P007, P008 and P014: The Magnetic Access Trio
ISO 7010 splits magnetic-field access control across three prohibition signs. P007 covers active electronic cardiac implants. P014 covers metallic implants generally — passive hardware such as aneurysm clips, stents, and joint prostheses that a field can pull, twist, or heat. P008 covers removable items: metallic articles and watches that must be left outside because they become projectiles or get damaged near a strong magnet.
The three are usually mounted together at the same boundary, alongside the yellow W006 magnetic field warning triangle. W006 explains the hazard; the P-series signs state who and what may not pass. Presenting them as a set is what makes the boundary self-explanatory to a visitor who has never been briefed — a contractor arriving to service air handling above an NMR lab gets the whole rule at a glance.
What the Sign Cannot Decide
Many current pacemakers and ICDs are labeled MR Conditional, meaning MRI scanning is permitted under a defined protocol with the device reprogrammed and monitored. P007 does not overrule that: in an imaging context it stops the person at the door so qualified staff can screen them, check the device labeling, and either turn them away or admit them under the conditional protocol.
In industrial settings there is usually no equivalent supervised pathway, so the prohibition is absolute in practice. Facilities should back the sign with a worker-declaration process at hiring and after any surgery, because an implant is invisible — a sign only works if people know it applies to them and feel safe disclosing a medical device.
Frequently Asked Questions
What is the difference between ISO 7010 P007 and P014?
P007 excludes people with active implanted cardiac devices — pacemakers, ICDs, and similar powered electronics whose function a magnetic or electromagnetic field can disrupt. P014 excludes people with metallic implants of any kind, including passive hardware like aneurysm clips, stents, and orthopedic prostheses, where the risks are field-induced force, torque, and heating rather than electronic malfunction. Strong-field facilities typically post both.
Does P007 apply to people with MR Conditional pacemakers?
Yes, in the sense that they must still stop at the sign. MR Conditional labeling means a scan is possible only under the manufacturer's specified conditions, with the device checked and programmed by qualified staff. The sign exists precisely so that screening happens before entry; it is not a blanket clearance for conditional devices, and outside imaging departments there is usually no conditional pathway at all.
Where should the no-pacemaker sign be placed around an MRI or magnet room?
At the boundary where the field becomes a risk to cardiac implants, before a person can wander into it — not just on the magnet room door. The long-standing convention is to control access to the region beyond the 0.5 mT (5 gauss) contour, and in ACR-style MRI zoning that means signage at the entrance to Zone III as well as Zone IV.
Which implants count as active implanted cardiac devices?

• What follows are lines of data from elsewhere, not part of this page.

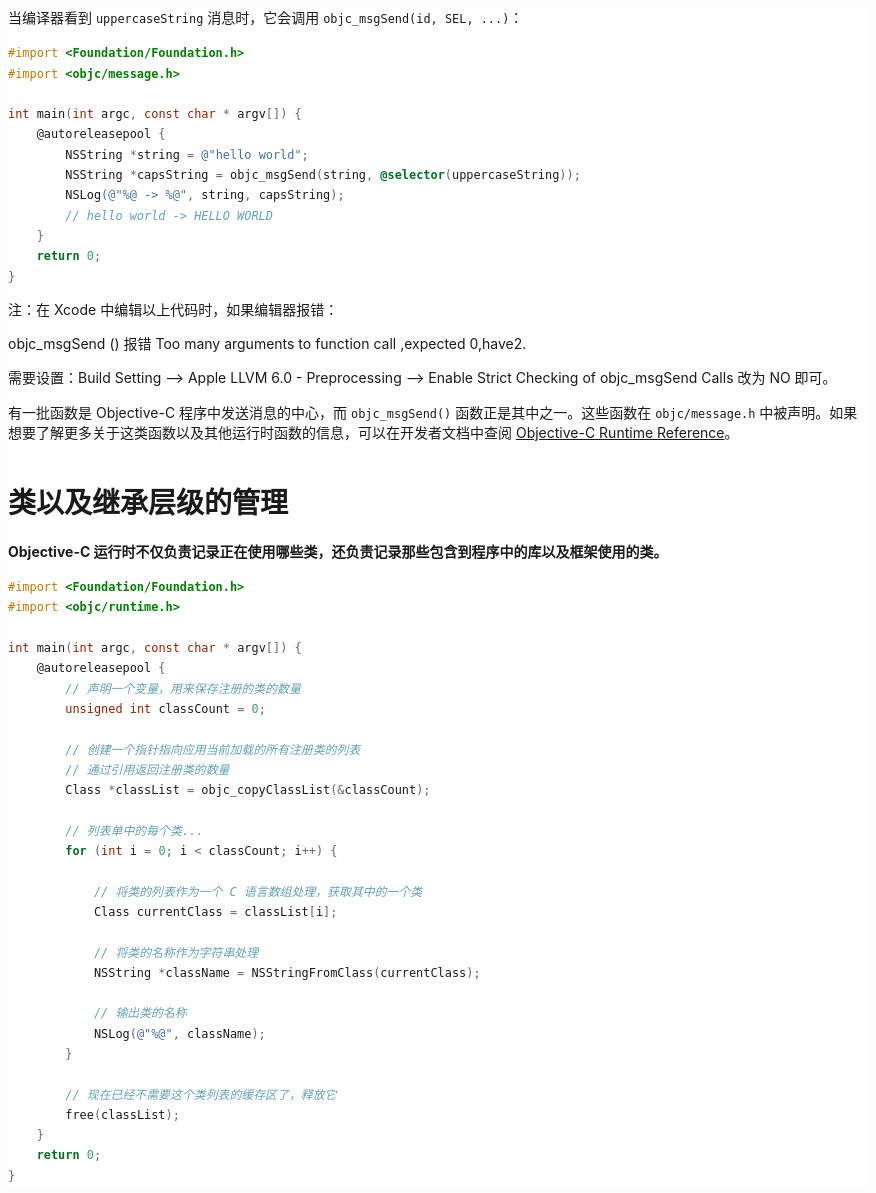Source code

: 当编译器看到 `uppercaseString` 消息时，它会调用 `objc_msgSend(id, SEL, ...)`：

```objectivec
#import <Foundation/Foundation.h>
#import <objc/message.h>

int main(int argc, const char * argv[]) {
    @autoreleasepool {
        NSString *string = @"hello world";
        NSString *capsString = objc_msgSend(string, @selector(uppercaseString));
        NSLog(@"%@ -> %@", string, capsString);
        // hello world -> HELLO WORLD
    }
    return 0;
}
```

注：在 Xcode 中编辑以上代码时，如果编辑器报错：

objc_msgSend () 报错 Too many arguments to function call ,expected 0,have2.

需要设置：Build Setting --> Apple LLVM 6.0 - Preprocessing --> Enable Strict Checking of objc_msgSend Calls  改为 NO 即可。

有一批函数是 Objective-C 程序中发送消息的中心，而 `objc_msgSend()` 函数正是其中之一。这些函数在 `objc/message.h` 中被声明。如果想要了解更多关于这类函数以及其他运行时函数的信息，可以在开发者文档中查阅 [Objective-C Runtime Reference](https://developer.apple.com/documentation/objectivec/objective-c_runtime)。



# 类以及继承层级的管理

**Objective-C 运行时不仅负责记录正在使用哪些类，还负责记录那些包含到程序中的库以及框架使用的类。**

```objectivec
#import <Foundation/Foundation.h>
#import <objc/runtime.h>

int main(int argc, const char * argv[]) {
    @autoreleasepool {
        // 声明一个变量，用来保存注册的类的数量
        unsigned int classCount = 0;
        
        // 创建一个指针指向应用当前加载的所有注册类的列表
        // 通过引用返回注册类的数量
        Class *classList = objc_copyClassList(&classCount);
        
        // 列表单中的每个类...
        for (int i = 0; i < classCount; i++) {
            
            // 将类的列表作为一个 C 语言数组处理，获取其中的一个类
            Class currentClass = classList[i];
            
            // 将类的名称作为字符串处理
            NSString *className = NSStringFromClass(currentClass);
            
            // 输出类的名称
            NSLog(@"%@", className);
        }
        
        // 现在已经不需要这个类列表的缓存区了，释放它
        free(classList);
    }
    return 0;
}
```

Powered cardiac electronics: pacemakers, implantable cardioverter-defibrillators, cardiac resynchronization therapy devices, and implantable loop recorders are the usual list. Other active implants such as neurostimulators or insulin pumps are also field-sensitive, but they fall under broader EMF risk assessment rather than the P007 pictogram, which specifically depicts a cardiac implant.